Re: 今週の蒼天<風靡の才> / YOUSUKE
そこまであり得なくもないでしょ。                                                  それに風靡サンの答え方はなんかけんか腰で見てると気分が悪くなります。                                                                              自分の意見主張するのは良いと思いますがもちっと言葉の使い方いに気をつけたほうが良いですよ
No.11998 - 2005/06/05(Sun) 00:03:28

Re: 今週の蒼天<風靡の才> / 泣いて蒼天を斬る
初見参。遠い北の島国より参戦です。いやぁ、クライマックスですね。いつもこのBBSを楽しみにしている隠者です。ここの書き込みはあつく議論を交わしながらも、紳士的なところが昨今の掲示板と違って大好きです。それもこれも、管理人さんの人柄なのでしょう。でも・・・風靡さんの書き込み方はどうでしょう?一作品に対する多種多様なものの見方や考え方を議論しづらくなる口調で、残念です。曹植・・・・確率として少ないかもしれませんが、ひょっとしてなんて思わせるのもこの作品の魅力でしょう。
No.11999 - 2005/06/05(Sun) 20:35:58

Re: 今週の蒼天<風靡の才> / moto [九州]
初めまして。

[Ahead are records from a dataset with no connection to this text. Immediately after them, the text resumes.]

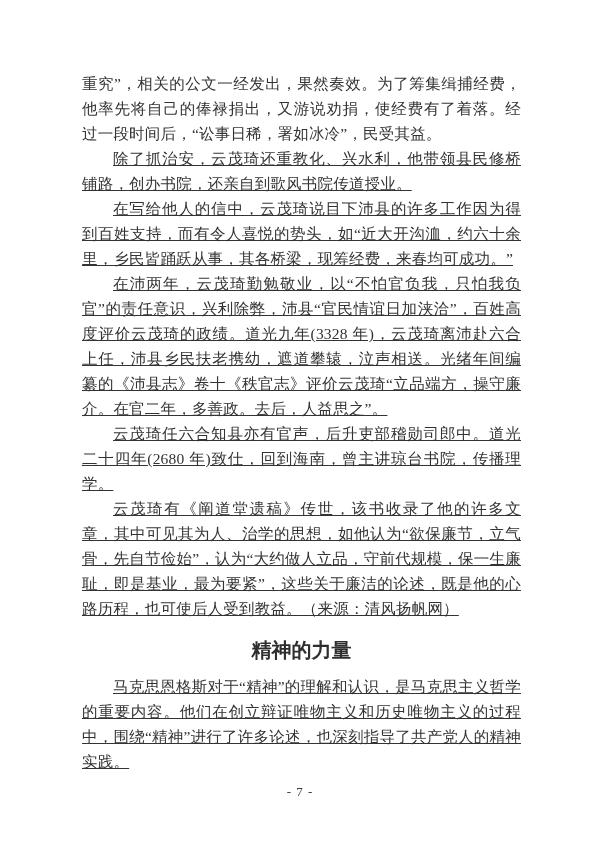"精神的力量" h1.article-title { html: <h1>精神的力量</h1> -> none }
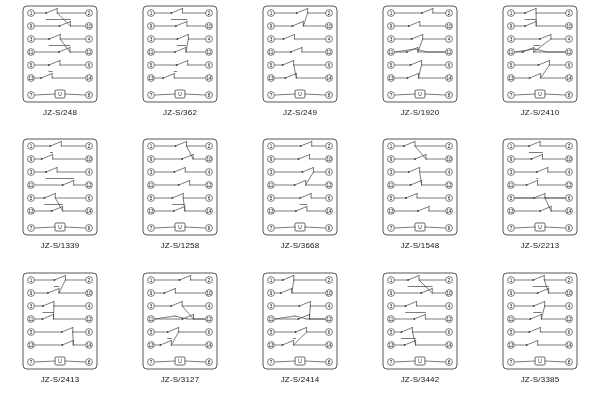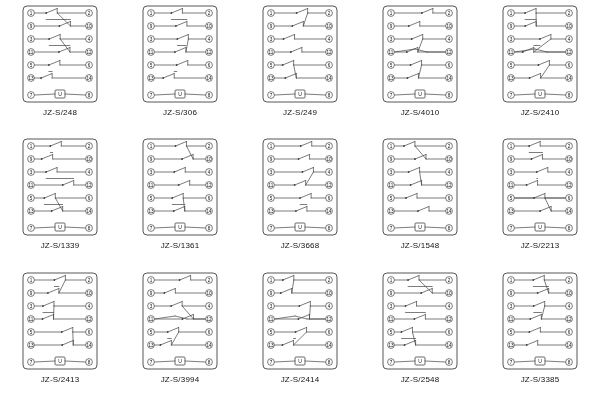"JZ-S/306" div.caption { text: JZ-S/306 -> JZ-S/362 }
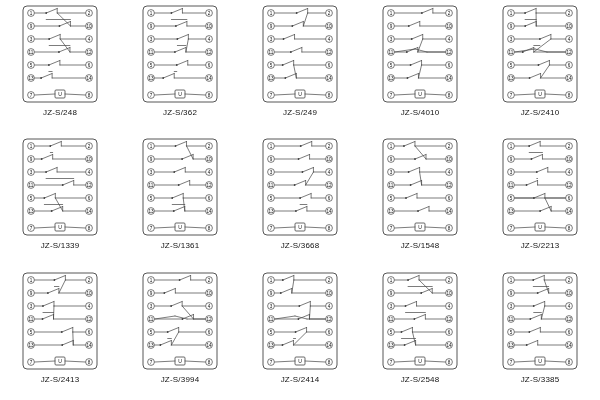"JZ-S/4010" div.caption { text: JZ-S/4010 -> JZ-S/1920 }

私はこの魏諷の乱、
敢えてあっけなく終わらせたように思えます。
劉曄をはじめとした魏の治安警察の周到さ、
曹丕の苛烈な決意を表すには良い結末だったと感じます。
もう一点面白い思ったのは、この物語の主人公である曹操がこの一連の騒動に全く関与していない点です。それどころか曹操は魏諷という人間を個人として認識することはありませんでした。曹操が孔明を認識出来ないように、孔明の放った魏諷を見ることは出来なかったのでしょうか?

No.12000 - 2005/06/07(Tue) 12:11:16
(No Subject) / 蒼天航路、蒼天航路。 [関東]
なんか、蒼天航路が 終わってしまったら、
俺は、リアルタイムで ナムコの三国志とか
やってたあの頃、「三国志」というものに出会って、
憧れながら抱いてきた その「世界」が、
ストップしてしまったような気分になるだろう。
多分、俺は、「蒼天航路」は
「三国志の事実」だと言われたら、すんなり
受け入れられる 「世界」だ。
蒼天航路のカラーに、気づいたら染まりたい
と思う自分が、確かにいました。
今、武論尊原作の、もう1つの三国志を読んでますが、
う-ん・・・、面白いけど、
「事実」に思えない・・・。
面白いんですよ、ストーリーとか。
でも、違和感を感じてしまう。
蒼天航路 終わっちゃったら、どうしよ。
ないんだよな-、この「世界」に変わるものが・・・
夏侯淵の最期で、俺は 「危機感」を強く感じた。
やばいな、終わっちゃったら・・・。
俺の中で、穴が空いてしまい、スースーするのが
怖いので、毎週、毎週、
連載が 気になりすぎ!
もう、夜中3時に コンビ二行って読んでます。